● **EXERCISE OBJECTIVE**:
Can you rewrite all the rows below with "left wrist" replaced by "left hand" and nothing else changed? Leave the pictures out of your version.

[Stored data entries]

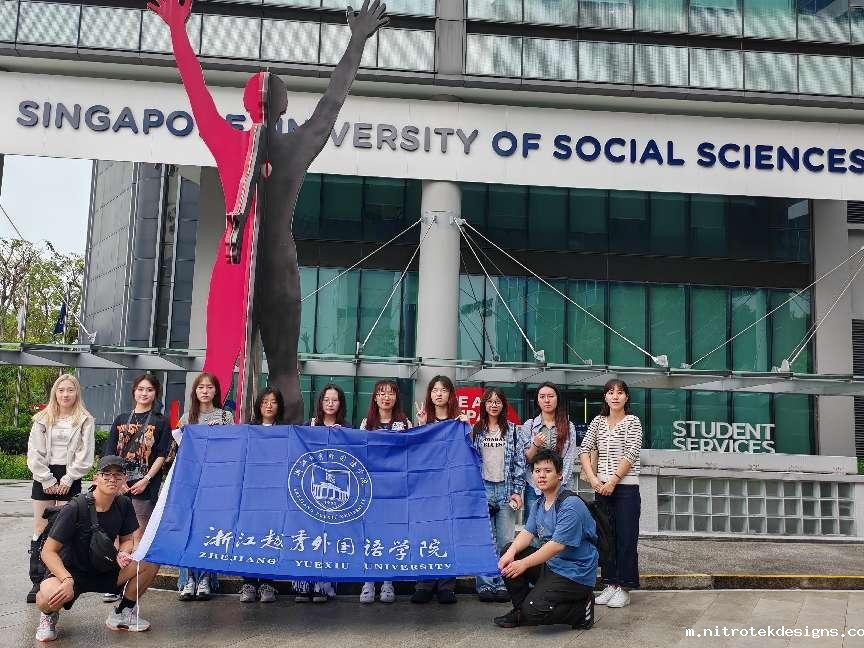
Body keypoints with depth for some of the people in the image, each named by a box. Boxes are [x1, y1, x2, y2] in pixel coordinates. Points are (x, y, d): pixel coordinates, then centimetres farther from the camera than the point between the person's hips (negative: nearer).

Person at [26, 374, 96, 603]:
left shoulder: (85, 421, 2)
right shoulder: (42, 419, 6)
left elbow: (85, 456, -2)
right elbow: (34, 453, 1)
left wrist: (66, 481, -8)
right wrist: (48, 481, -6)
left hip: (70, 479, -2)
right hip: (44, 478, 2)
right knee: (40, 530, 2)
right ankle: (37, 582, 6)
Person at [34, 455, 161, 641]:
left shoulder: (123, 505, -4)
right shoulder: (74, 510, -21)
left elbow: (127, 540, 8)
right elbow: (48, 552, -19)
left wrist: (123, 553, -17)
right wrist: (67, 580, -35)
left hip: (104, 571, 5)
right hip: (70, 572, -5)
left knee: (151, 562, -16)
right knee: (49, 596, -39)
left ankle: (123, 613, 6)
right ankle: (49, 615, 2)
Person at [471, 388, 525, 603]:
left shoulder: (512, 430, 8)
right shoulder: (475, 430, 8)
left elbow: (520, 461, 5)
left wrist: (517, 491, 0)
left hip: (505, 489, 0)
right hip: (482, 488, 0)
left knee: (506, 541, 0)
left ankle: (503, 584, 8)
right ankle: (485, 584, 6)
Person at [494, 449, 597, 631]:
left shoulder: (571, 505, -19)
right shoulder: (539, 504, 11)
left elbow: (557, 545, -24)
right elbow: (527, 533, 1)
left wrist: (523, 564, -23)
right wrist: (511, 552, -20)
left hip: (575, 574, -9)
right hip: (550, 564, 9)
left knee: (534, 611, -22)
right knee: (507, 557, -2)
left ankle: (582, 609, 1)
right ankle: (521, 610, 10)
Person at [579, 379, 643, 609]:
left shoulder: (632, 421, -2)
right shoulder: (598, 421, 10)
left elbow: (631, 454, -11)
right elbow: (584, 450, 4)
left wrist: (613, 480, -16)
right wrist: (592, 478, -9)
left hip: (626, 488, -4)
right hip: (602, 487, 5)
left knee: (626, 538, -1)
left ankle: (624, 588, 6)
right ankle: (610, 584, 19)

● **ANSWER SPACE**:
Body keypoints with depth for some of the people in the image, each named by a box. Boxes are [x1, y1, x2, y2] in pixel coordinates. Points are (x, y, d): pixel coordinates, then centimetres farther from the camera than the point between the person's hips (negative: nearer).

Person at [26, 374, 96, 603]:
left shoulder: (85, 421, 2)
right shoulder: (42, 419, 6)
left elbow: (85, 456, -2)
right elbow: (34, 453, 1)
left hand: (66, 481, -8)
right wrist: (48, 481, -6)
left hip: (70, 479, -2)
right hip: (44, 478, 2)
right knee: (40, 530, 2)
right ankle: (37, 582, 6)
Person at [34, 455, 161, 641]:
left shoulder: (123, 505, -4)
right shoulder: (74, 510, -21)
left elbow: (127, 540, 8)
right elbow: (48, 552, -19)
left hand: (123, 553, -17)
right wrist: (67, 580, -35)
left hip: (104, 571, 5)
right hip: (70, 572, -5)
left knee: (151, 562, -16)
right knee: (49, 596, -39)
left ankle: (123, 613, 6)
right ankle: (49, 615, 2)
Person at [471, 388, 525, 603]:
left shoulder: (512, 430, 8)
right shoulder: (475, 430, 8)
left elbow: (520, 461, 5)
left hand: (517, 491, 0)
left hip: (505, 489, 0)
right hip: (482, 488, 0)
left knee: (506, 541, 0)
left ankle: (503, 584, 8)
right ankle: (485, 584, 6)
Person at [494, 449, 597, 631]:
left shoulder: (571, 505, -19)
right shoulder: (539, 504, 11)
left elbow: (557, 545, -24)
right elbow: (527, 533, 1)
left hand: (523, 564, -23)
right wrist: (511, 552, -20)
left hip: (575, 574, -9)
right hip: (550, 564, 9)
left knee: (534, 611, -22)
right knee: (507, 557, -2)
left ankle: (582, 609, 1)
right ankle: (521, 610, 10)
Person at [579, 379, 643, 609]:
left shoulder: (632, 421, -2)
right shoulder: (598, 421, 10)
left elbow: (631, 454, -11)
right elbow: (584, 450, 4)
left hand: (613, 480, -16)
right wrist: (592, 478, -9)
left hip: (626, 488, -4)
right hip: (602, 487, 5)
left knee: (626, 538, -1)
left ankle: (624, 588, 6)
right ankle: (610, 584, 19)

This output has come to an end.